DOCUMENT EXTRACT:
OUR TRIP FROM RUSSIA TO JAPAN

These two countries are like being on two entirely different planets. Our last experiences in Russia, on our long drive to the airport, included ripping a tyre in a crater, compliments of the utterly disastrous state of the roads, as well as a toilet stop at one of the few public toilets available along this road, which is the principal one in this entire part of Russia. These are tiny shacks with a hole in the middle, with no drainage connection, but instead are built over cesspits which are rarely emptied and whose contents eventually rise up all the way into the shack!! Hmm, lovely! And yes that is exactly what you think it is in the pic!!! So you’re meant to simply straddle the overflowing hole, somehow not faint or puke due to the atrocious stench and simply add your lot to everyone else’s which is happily lapping at your ankles… YUCK!!! Naturally we used a field instead…

Then from this remote savage wilderness filled with endless emptiness, we come to world’s largest megapolis, the epitome of modernity and advancement and one of the most hi-tech places on Earth. The pics with the hi rise buildings show the view from our 19th floor luxury hotel bedroom window. And how is this for irony… the last toilet we encountered in Russia was the shit hole (and I am pleased to finally find a non-metaphorical use for this otherwise usually metaphorical analogy) described above, while the next one we experienced was the one in our hotel bedroom as seen in the pic below. This toilet truly comes with a 12 page manual due to its many sophisticated functions which include jets, spray, anal water massage, different directional spouts for varied genital and anal parts (really!), heated toilet seat, advanced bidet functions (whatever those may be over and above the ones already described) etc….! A whole science machine for total genital comfort and hygiene of sorts. So just the difference in toilets says it all and perfectly epitomises the enormous differences in living conditions between our point of departure and our destination.

GIVEN DATA:
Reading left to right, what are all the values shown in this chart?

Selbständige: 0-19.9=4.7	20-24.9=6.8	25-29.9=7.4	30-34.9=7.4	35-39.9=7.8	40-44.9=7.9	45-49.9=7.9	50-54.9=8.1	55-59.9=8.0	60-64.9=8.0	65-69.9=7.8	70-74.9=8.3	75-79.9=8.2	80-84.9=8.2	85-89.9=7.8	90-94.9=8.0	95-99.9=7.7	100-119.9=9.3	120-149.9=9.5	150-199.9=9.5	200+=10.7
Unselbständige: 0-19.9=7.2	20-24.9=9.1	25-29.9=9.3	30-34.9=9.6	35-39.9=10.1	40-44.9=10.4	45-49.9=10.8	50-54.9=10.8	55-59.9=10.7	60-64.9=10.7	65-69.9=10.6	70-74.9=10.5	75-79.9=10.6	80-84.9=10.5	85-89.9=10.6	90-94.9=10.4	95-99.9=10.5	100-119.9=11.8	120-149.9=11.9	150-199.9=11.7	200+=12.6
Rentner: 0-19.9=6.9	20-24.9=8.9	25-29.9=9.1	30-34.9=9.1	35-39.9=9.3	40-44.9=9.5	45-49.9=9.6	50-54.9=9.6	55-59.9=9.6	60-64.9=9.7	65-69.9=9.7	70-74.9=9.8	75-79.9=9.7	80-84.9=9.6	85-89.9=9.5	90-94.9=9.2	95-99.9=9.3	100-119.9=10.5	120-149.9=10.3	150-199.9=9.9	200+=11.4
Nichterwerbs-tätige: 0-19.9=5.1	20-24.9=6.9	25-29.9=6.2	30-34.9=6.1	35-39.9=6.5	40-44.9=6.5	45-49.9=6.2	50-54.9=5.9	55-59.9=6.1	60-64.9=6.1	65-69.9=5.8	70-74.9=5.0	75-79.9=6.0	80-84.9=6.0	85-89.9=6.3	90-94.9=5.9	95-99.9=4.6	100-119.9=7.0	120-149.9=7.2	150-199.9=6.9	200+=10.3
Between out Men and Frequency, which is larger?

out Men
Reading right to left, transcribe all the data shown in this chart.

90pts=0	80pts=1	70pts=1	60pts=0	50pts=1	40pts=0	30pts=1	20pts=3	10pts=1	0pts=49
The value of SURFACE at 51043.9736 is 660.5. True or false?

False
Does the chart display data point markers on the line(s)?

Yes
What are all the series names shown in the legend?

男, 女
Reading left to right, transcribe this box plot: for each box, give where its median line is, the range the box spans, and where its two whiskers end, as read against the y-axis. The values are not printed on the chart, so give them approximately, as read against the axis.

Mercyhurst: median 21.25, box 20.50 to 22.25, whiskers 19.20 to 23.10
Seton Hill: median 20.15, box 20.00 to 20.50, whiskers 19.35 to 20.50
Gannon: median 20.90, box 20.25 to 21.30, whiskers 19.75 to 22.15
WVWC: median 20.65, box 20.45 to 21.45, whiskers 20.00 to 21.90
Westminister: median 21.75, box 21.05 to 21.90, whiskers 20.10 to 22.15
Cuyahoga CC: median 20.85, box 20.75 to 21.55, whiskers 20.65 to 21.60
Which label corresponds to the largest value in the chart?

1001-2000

PROMPT:
Answer these questions about the account of the trip from Russia to Japan:
(a) What happened to a tyre on the drive to the airport in Russia?
(b) On which floor of the hotel was the bedroom?
(c) How many pages does the manual for the hotel toilet have?

RESPONSE AREA:
(a) The tyre was ripped in a crater.
(b) The 19th floor.
(c) 12 pages.